8) GARETH GATES-GATE
David Cameron revealed yesterday he has only voted in a reality TV programme once, when he plumped for Will Young over Gareth Gates. "I think I did vote for Will Young once in X Factor" - actually, it was Pop Idol - "because my daughter made me," he told journalists at a lunch in Westminster on Monday.
The only problem with that anecdote? Young won Pop Idol in 2002. Nancy, the prime minister's daughter, was born in 2004. Those less inclined to conspiracy might suggest it was his wife Samantha who told him to vote for Young, rather than his unborn child.
9) ‘MORE SUPPORT IS NEEDED’
The family of a nurse who apparently committed suicide after she was duped by a hoax call made to the hospital treating the Duchess of Cambridge "miss her every moment of every day," MP Keith Vaz has said.
Flanked by Jacintha Saldanha's husband Benedict Barboza and her two teenage children, Lisha, 14, and son Junal, 16, on Monday, the politician said they had been left "devastated" by the loss of a "loving mother and a loving wife".
He told BBC Radio 4's The World At One: "The hospital has sent them a letter, which I have seen, but I'm surprised that nobody has made the journey to Bristol to sit with them and offer them the counselling that I think they need." The MP added: "More support in my view needs to be given."
10) IS SANTA A REPUBLICAN OR A DEMOCRAT?
Maybe Santa Claus should consider a blue suit this Christmas. Forty-four percent of American voters think Santa is a Democrat, while just 28 percent think he's a Republican, according to Public Policy Polling. Another 28 percent wisely abstained from judgment.
John Thurso MP (speaking on behalf of Commons authorities): “The House of Commons does not sell foie gras or foie gras derivatives in any of its restaurants and has no plans to do so.”
140 CHARACTERS OR LESS
@IainDale Honestly can't believe people are having a go at Ed Miliband for giving Labour MPs a free vote on gay marriage. Surely a sign of confidence!

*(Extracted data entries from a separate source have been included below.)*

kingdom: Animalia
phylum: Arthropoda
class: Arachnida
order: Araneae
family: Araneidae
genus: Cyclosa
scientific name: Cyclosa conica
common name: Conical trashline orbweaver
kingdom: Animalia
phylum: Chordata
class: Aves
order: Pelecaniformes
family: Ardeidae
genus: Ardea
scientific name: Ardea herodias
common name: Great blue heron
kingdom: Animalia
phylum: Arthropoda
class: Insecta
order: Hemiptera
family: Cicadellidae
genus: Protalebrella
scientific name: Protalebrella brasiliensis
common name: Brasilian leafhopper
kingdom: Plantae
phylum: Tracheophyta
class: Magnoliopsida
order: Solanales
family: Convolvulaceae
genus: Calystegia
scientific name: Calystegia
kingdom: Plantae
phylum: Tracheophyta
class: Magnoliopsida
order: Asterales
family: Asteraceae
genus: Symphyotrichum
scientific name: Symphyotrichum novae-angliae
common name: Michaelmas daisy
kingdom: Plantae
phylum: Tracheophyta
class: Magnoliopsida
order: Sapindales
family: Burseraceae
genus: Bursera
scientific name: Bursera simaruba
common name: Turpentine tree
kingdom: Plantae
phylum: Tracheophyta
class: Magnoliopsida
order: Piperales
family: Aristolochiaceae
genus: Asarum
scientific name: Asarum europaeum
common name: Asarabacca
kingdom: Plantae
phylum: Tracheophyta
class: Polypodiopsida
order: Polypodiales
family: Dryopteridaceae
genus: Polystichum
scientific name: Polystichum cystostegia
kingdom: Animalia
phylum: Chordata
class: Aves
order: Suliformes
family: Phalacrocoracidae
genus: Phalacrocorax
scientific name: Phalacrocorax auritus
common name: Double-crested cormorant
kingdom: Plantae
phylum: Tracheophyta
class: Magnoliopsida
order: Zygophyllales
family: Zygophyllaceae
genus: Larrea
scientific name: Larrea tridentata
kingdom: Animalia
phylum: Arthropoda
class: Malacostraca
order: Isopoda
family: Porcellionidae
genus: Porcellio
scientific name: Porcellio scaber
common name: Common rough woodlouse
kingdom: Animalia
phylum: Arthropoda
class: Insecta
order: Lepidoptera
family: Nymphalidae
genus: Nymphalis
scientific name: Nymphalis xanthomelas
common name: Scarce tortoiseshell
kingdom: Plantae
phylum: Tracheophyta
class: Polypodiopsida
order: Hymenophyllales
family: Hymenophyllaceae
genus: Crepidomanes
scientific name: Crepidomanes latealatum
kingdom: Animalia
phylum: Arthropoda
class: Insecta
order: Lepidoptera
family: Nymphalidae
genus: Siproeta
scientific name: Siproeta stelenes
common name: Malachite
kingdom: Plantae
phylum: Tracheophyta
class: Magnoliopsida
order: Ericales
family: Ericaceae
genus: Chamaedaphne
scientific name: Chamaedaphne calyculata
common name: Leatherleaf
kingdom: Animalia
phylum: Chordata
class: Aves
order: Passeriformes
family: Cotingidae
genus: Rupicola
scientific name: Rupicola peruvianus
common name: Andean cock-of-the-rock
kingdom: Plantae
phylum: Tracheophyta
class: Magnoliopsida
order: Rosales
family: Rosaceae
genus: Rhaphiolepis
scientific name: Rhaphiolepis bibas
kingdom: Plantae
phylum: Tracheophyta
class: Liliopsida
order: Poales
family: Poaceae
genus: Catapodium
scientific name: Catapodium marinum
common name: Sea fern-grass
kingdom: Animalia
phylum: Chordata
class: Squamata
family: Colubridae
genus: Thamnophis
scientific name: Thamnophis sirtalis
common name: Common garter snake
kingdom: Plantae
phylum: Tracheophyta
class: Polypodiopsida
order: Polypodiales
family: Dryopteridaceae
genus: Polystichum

@oflynnexpress Tory high command predicts 60-40 party division on gay marriage. So Cam's not quite achieved a perfect "split down the middle". But nearly.
@fivethirtyeight My sh*t doesn't work in the fantasy football playoffs.
900 WORDS OR MORE
Steve Richards in the Independent: "Gay marriage: Osborne and Cameron have reached the right decision - for the wrong reason. The Prime Minister and Chancellor deserve credit for embracing a policy that promotes equality. But history shows that acting for strategic reasons only can backfire."
Polly Toynbee in The Guardian: "Britain could end these tax scams by hitting the big four The spiders spinning the web of avoidance are the major accountancy firms who make billions from the public purse."
Daily Telegraph leader: "The three TV debates galvanised the 2010 campaign, giving voters for the first time the chance to see party leaders subjected to protracted and detailed scrutiny. Mr Cameron was right in his initial assessment – they are good for democracy."